# start of Selected passage
Re: why is slow when use OR clause instead of IN clause

Posted by Edward Capriolo <ed...@gmail.com>.
On Wed, Aug 4, 2010 at 1:15 PM, Ning Zhang <nz...@facebook.com> wrote:
> Currently an expression tree (series of ORs in this case) is not collapsed to one operator or any other optimizations. It would be great to have this optimization rule to convert an OR operator tree to one IN operator. Would you be able to file a JIRA and contribute a patch?
>
> On Aug 4, 2010, at 7:46 AM, Mark Tozzi wrote:
>
>> I haven't looked at the code, but I assume the query parser would sort
>> the 'in' terms and then do a binary search lookup into them for each
>> row, while the 'or' terms don't have that kind of obvious relationship
>> and are probably tested in sequence.  This would give the in O(log N)
>> performance compared to a chain of or's having O(N) performance, per
>> row queried.  For large N, that could add up.  That being said, I'm
>> just speculating here.  The query parser may be smart enough to
>> optimize the related or's in the same way, or it may not optimize that
>> at all.  If I get a chance, I'll try to dig around and see what it's
>> doing, as I have also had a lot of large 'in' queries and could use
>> every drop of performance I can get.
>>
>> --Mark
>>
>> On Wed, Aug 4, 2010 at 9:47 AM, Edward Capriolo <ed...@gmail.com> wrote:
>>> On Wed, Aug 4, 2010 at 6:10 AM, lei liu <li...@gmail.com> wrote:
>>>> Because my company reuire we use 0.4.1 version, the version don't support IN
>>>> clause. I want to  use the OR clause(example:where id=1 or id=2 or id=3) to
>>>> implement the IN clause(example: id in(1,2,3) ).  I know it will be slower
>>>> especially when the list after "in" is very long.  Could anybody can tell me
>>>> why is slow when use OR clause to implement In clause?
# end of Selected passage
# start of Listed records
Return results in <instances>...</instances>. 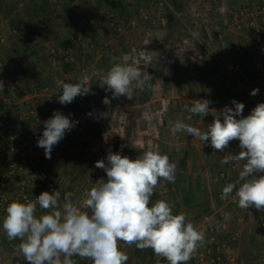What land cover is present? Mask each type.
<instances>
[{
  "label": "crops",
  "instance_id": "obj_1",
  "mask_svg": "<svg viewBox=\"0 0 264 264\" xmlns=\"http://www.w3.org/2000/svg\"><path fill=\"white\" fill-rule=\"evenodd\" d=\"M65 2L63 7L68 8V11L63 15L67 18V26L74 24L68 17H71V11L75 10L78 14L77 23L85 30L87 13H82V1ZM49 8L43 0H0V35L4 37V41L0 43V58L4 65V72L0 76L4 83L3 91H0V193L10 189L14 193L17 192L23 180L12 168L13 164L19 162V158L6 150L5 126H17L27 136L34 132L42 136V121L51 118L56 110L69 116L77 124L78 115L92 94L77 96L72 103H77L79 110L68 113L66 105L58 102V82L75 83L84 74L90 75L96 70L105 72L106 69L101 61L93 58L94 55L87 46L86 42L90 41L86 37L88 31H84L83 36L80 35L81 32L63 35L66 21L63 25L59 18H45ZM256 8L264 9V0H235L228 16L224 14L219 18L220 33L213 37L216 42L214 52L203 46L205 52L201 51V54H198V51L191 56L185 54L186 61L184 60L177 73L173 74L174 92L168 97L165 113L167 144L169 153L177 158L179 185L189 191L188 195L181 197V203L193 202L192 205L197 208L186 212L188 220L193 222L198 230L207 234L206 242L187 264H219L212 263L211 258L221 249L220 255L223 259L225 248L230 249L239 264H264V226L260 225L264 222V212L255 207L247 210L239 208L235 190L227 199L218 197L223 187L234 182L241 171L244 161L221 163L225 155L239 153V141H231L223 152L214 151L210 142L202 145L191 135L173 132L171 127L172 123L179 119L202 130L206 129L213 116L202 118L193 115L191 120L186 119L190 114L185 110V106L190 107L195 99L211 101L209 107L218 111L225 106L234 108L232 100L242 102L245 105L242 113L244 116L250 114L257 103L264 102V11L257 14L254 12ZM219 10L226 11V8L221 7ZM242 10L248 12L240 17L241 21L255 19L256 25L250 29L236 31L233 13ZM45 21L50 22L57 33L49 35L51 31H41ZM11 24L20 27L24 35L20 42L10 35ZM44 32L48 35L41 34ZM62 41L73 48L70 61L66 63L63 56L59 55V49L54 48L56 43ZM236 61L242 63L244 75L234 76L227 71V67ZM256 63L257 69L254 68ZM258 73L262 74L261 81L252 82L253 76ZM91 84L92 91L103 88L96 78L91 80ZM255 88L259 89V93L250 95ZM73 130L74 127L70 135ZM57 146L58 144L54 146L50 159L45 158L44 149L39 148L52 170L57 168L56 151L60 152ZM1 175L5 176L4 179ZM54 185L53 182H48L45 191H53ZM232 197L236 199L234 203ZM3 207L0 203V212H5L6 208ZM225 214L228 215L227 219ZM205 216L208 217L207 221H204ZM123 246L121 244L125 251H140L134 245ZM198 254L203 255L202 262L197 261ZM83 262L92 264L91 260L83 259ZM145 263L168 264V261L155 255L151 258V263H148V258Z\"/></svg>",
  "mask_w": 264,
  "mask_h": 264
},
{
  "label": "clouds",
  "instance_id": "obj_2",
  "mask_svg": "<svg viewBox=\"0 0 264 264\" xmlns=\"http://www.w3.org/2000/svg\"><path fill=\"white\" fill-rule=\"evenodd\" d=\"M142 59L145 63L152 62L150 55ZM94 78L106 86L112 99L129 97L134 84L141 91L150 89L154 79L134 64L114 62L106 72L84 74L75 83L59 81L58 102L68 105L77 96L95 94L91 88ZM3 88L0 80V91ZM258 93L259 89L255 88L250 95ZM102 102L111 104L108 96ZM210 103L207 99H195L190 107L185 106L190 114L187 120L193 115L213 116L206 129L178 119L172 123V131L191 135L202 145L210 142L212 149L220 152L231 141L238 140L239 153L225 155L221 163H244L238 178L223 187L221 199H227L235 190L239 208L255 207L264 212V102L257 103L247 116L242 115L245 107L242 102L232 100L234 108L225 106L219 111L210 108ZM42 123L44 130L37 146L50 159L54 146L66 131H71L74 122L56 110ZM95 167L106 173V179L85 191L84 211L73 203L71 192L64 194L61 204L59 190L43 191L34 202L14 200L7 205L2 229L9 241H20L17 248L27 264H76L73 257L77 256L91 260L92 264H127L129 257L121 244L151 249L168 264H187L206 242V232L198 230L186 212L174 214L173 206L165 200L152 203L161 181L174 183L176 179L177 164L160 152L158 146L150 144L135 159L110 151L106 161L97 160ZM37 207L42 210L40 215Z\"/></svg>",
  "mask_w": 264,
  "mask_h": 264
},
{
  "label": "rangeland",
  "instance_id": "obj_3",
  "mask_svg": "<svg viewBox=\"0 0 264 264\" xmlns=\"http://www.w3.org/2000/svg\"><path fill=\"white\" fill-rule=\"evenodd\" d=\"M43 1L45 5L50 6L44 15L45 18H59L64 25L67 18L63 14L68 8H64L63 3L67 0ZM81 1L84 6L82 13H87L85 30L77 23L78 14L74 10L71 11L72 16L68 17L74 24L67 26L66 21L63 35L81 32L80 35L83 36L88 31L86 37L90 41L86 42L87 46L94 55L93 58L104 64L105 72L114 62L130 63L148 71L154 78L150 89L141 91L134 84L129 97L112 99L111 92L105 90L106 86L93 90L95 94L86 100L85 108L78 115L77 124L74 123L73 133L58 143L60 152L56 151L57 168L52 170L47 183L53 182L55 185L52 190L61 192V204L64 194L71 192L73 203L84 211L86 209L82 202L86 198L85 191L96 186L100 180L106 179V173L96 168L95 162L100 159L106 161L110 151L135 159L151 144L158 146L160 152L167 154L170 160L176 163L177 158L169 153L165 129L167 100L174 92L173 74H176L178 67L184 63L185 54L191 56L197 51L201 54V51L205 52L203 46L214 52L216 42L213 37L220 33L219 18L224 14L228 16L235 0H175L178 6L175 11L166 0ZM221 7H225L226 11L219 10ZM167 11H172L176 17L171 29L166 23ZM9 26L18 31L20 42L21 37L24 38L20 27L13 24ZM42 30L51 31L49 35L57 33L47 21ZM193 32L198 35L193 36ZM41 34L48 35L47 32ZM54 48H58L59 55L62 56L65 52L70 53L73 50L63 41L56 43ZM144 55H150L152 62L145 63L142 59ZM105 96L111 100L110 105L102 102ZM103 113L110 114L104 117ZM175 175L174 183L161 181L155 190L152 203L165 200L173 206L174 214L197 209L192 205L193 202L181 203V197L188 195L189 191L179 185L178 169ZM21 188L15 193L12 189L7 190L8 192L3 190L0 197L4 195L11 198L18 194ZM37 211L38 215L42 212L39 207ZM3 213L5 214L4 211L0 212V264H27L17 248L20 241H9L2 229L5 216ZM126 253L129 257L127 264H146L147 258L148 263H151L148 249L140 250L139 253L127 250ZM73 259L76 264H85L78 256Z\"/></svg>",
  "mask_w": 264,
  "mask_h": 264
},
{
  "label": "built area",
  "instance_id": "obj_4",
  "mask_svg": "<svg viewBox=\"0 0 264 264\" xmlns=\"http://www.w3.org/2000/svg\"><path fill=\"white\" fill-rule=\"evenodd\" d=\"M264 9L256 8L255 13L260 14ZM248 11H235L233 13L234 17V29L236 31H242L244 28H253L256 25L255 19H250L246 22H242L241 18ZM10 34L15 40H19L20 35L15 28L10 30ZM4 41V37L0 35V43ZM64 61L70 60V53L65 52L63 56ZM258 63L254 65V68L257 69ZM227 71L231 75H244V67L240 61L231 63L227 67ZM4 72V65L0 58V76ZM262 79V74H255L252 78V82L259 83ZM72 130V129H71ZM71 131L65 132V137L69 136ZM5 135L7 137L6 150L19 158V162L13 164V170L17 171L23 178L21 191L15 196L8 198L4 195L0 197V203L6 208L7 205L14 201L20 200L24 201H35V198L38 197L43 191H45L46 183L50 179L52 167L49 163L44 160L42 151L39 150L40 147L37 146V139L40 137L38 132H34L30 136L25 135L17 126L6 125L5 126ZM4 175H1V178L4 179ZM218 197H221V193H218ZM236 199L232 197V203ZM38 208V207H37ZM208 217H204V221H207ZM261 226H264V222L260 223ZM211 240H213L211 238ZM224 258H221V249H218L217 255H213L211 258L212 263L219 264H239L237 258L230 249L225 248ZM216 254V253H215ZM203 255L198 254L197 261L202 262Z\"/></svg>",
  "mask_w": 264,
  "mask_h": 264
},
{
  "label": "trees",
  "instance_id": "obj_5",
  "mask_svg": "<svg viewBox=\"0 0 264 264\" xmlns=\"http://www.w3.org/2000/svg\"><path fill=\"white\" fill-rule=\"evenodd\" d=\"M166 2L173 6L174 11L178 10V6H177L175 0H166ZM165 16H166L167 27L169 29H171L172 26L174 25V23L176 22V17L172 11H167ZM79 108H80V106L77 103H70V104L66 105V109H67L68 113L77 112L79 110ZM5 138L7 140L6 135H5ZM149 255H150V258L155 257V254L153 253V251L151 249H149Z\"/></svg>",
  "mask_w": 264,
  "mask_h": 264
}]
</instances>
# end of Listed records
# start of Listed records
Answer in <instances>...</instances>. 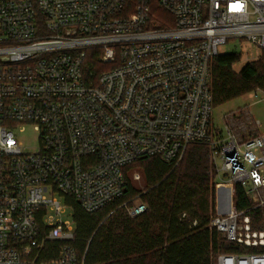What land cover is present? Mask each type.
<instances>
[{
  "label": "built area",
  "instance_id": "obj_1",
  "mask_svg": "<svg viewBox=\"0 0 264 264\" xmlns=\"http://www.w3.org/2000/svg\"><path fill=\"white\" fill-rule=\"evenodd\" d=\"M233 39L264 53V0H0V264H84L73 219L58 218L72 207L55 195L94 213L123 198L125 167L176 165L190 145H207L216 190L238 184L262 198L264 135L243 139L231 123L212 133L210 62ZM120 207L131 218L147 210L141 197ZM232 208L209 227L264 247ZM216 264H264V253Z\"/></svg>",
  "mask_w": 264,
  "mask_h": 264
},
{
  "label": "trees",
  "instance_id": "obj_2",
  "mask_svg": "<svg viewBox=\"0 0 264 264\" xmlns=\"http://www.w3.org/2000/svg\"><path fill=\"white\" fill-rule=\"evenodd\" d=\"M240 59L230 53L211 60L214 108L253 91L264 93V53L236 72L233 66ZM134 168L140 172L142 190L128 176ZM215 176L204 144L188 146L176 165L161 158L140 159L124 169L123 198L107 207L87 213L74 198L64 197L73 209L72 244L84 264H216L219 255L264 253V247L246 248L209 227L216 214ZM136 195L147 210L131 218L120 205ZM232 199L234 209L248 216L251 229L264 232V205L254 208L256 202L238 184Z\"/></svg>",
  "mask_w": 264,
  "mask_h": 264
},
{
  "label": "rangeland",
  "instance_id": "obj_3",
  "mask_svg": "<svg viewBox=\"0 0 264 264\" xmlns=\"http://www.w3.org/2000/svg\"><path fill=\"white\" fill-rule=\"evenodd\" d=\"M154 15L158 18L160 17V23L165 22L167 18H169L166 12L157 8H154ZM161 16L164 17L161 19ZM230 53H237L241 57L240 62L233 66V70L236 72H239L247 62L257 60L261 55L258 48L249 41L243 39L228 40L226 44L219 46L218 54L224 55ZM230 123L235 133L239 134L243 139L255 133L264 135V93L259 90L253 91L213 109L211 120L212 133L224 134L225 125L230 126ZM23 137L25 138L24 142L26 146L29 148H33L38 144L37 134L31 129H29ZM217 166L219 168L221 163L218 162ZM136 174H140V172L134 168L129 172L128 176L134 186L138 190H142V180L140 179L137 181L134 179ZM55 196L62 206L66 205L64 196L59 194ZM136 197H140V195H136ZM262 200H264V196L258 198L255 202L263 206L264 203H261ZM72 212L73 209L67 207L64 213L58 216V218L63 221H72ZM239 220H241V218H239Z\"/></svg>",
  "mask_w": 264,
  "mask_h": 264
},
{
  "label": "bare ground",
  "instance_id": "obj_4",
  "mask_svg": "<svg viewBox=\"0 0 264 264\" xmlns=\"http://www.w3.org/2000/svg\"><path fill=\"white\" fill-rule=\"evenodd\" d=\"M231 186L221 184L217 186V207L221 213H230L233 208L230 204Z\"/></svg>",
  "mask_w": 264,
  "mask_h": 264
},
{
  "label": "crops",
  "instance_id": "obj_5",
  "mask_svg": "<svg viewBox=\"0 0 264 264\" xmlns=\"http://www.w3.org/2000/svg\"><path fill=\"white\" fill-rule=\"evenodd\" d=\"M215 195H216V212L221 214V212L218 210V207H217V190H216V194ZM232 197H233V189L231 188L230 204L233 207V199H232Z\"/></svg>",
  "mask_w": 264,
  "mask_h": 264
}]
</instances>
# end of Listed records
> _What is asked_:
**1.** In the thread about OR versus IN clauses, which version does lei liu's company require?
**2.** Copy the thread about OR versus IN clauses from "Posted by Edward" up to and including "contribute a patch?".

> _Task-by-task solutions_:
**1.** Version 0.4.1.

**2.**
Posted by Edward Capriolo <ed...@gmail.com>.
On Wed, Aug 4, 2010 at 1:15 PM, Ning Zhang <nz...@facebook.com> wrote:
> Currently an expression tree (series of ORs in this case) is not collapsed to one operator or any other optimizations. It would be great to have this optimization rule to convert an OR operator tree to one IN operator. Would you be able to file a JIRA and contribute a patch?